**WHAT THE TASK ASKS**
Leaving pictures aside, set down each line exactly, from the first line of the data to the line with "text: (1031, 598) -> (537, 496), moved", both included.

[Spatial edit records]
==============================
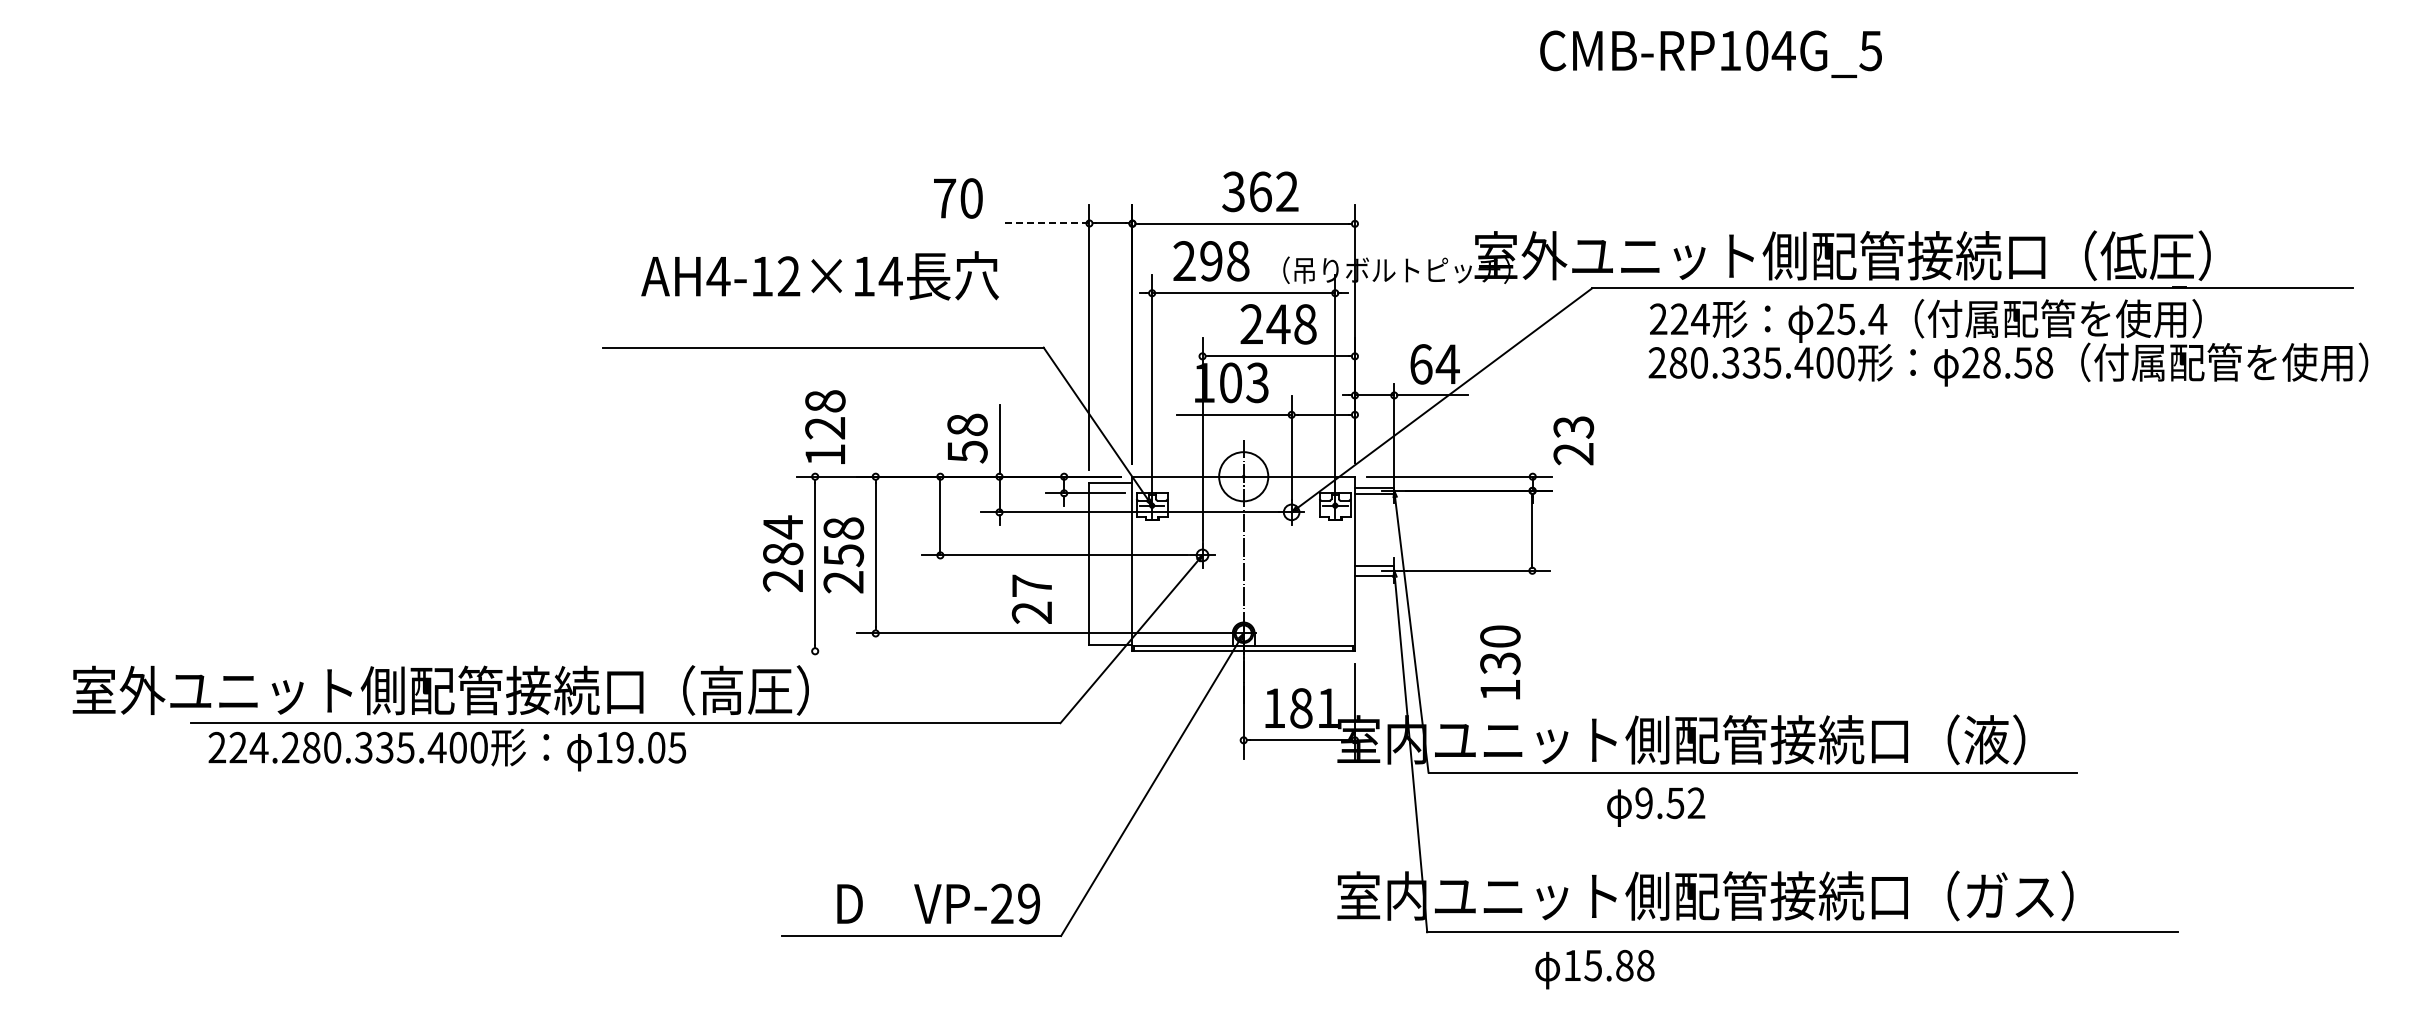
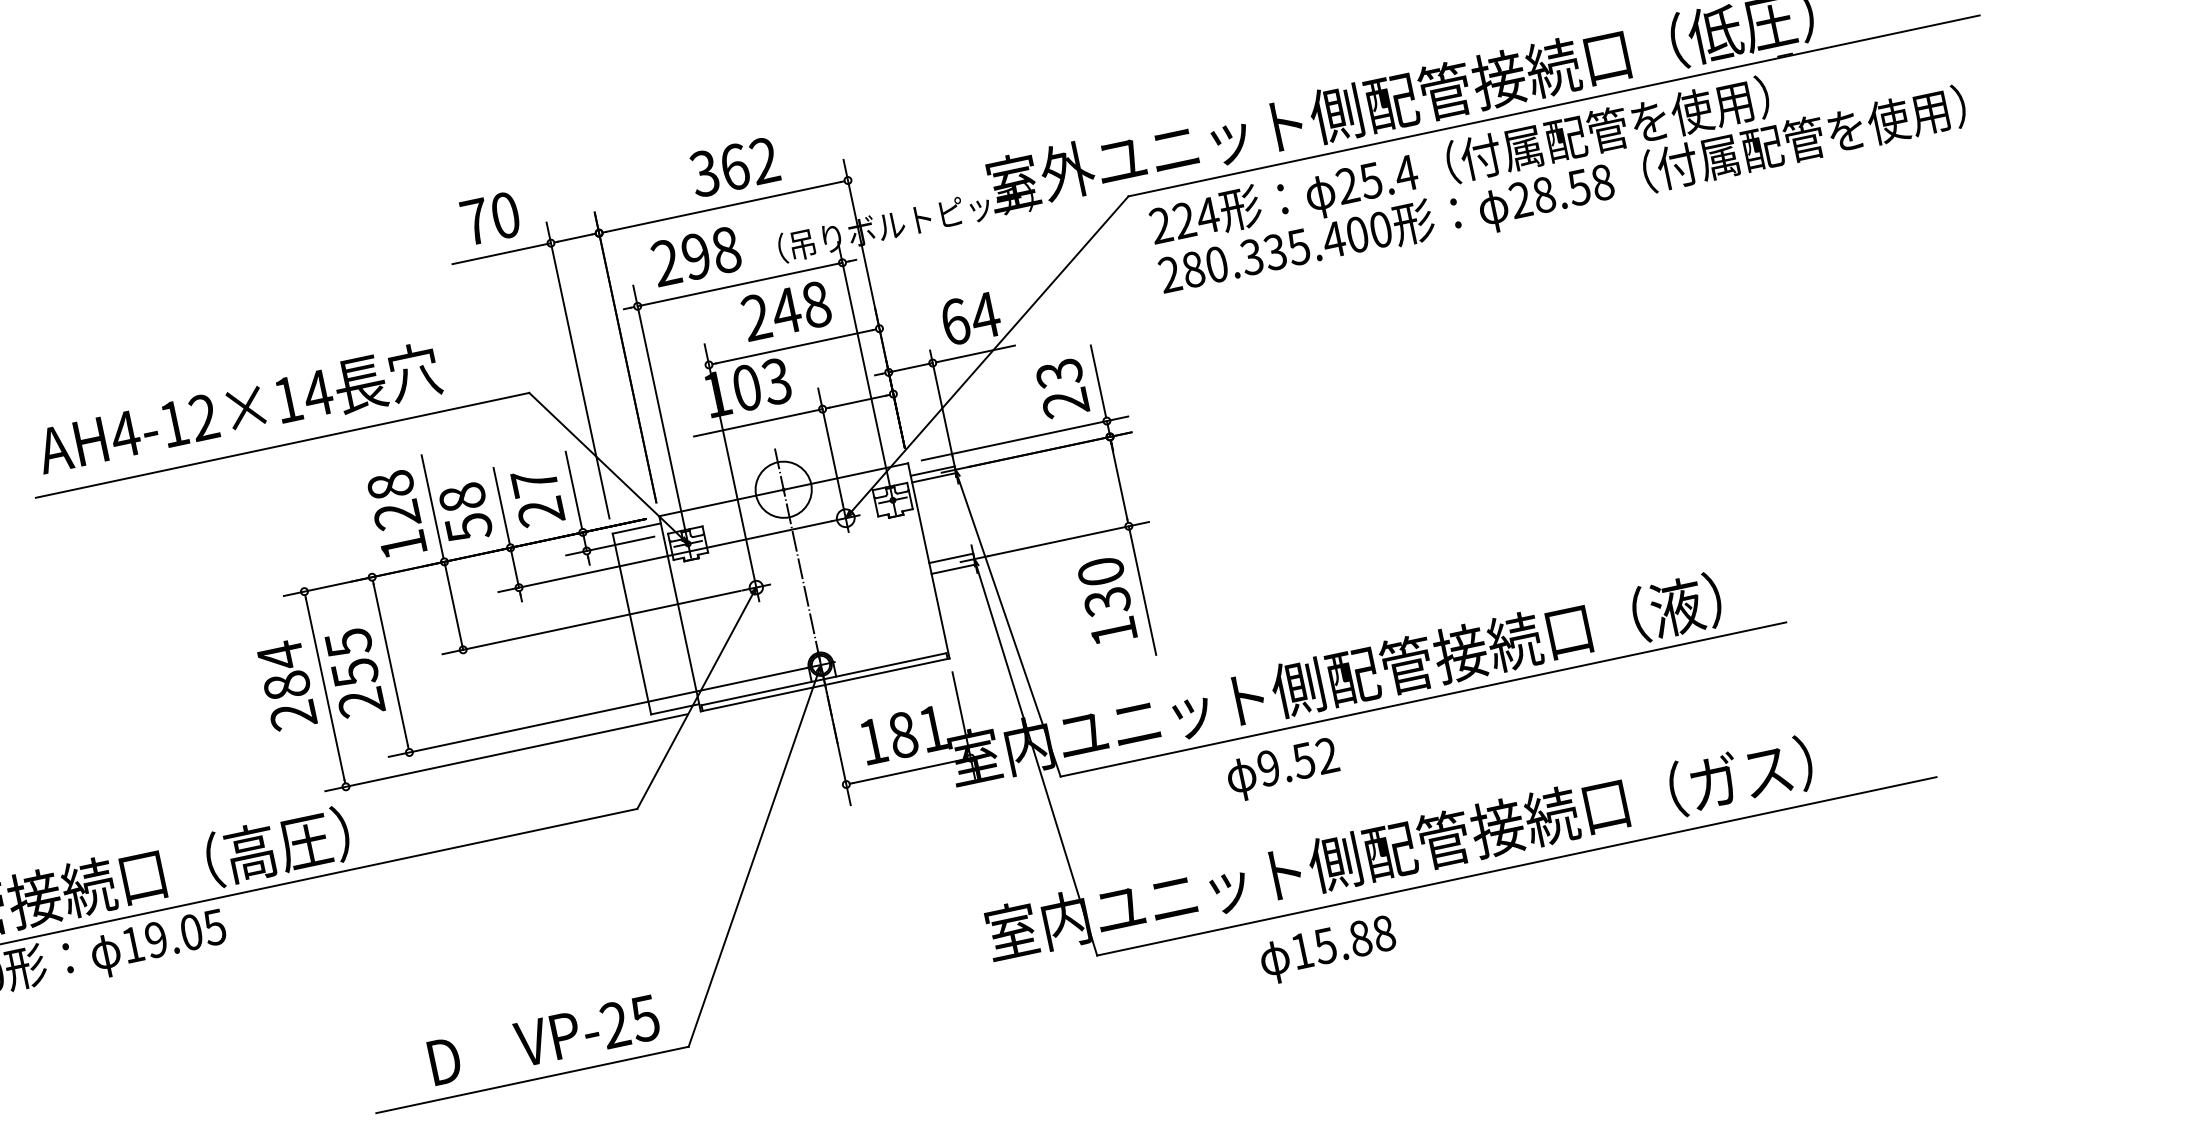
text: (958, 198) -> (490, 218), moved
line: (1044, 223) -> (500, 253), dashed -> solid
text: (819, 275) -> (237, 409), moved
text: (2008, 342) -> (1557, 168), moved
text: (825, 426) -> (396, 513), moved
line: (940, 427) -> (432, 506), added
line: (1064, 438) -> (574, 489), added
text: (1573, 440) -> (1062, 388), moved
line: (1532, 441) -> (1098, 381), added
text: (843, 528) -> (348, 642), 258 -> 255
text: (1031, 598) -> (537, 496), moved
line: (1532, 627) -> (1142, 589), added
line: (958, 651) -> (506, 753), added
text: (1500, 662) -> (1107, 600), moved
text: (1656, 806) -> (1283, 768), moved
text: (1028, 903) -> (644, 1018), VP-29 -> VP-25
text: (1594, 969) -> (1327, 950), moved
==============================
**ANSWER BOX**
text: (958, 198) -> (490, 218), moved
line: (1044, 223) -> (500, 253), dashed -> solid
text: (819, 275) -> (237, 409), moved
text: (2008, 342) -> (1557, 168), moved
text: (825, 426) -> (396, 513), moved
line: (940, 427) -> (432, 506), added
line: (1064, 438) -> (574, 489), added
text: (1573, 440) -> (1062, 388), moved
line: (1532, 441) -> (1098, 381), added
text: (843, 528) -> (348, 642), 258 -> 255
text: (1031, 598) -> (537, 496), moved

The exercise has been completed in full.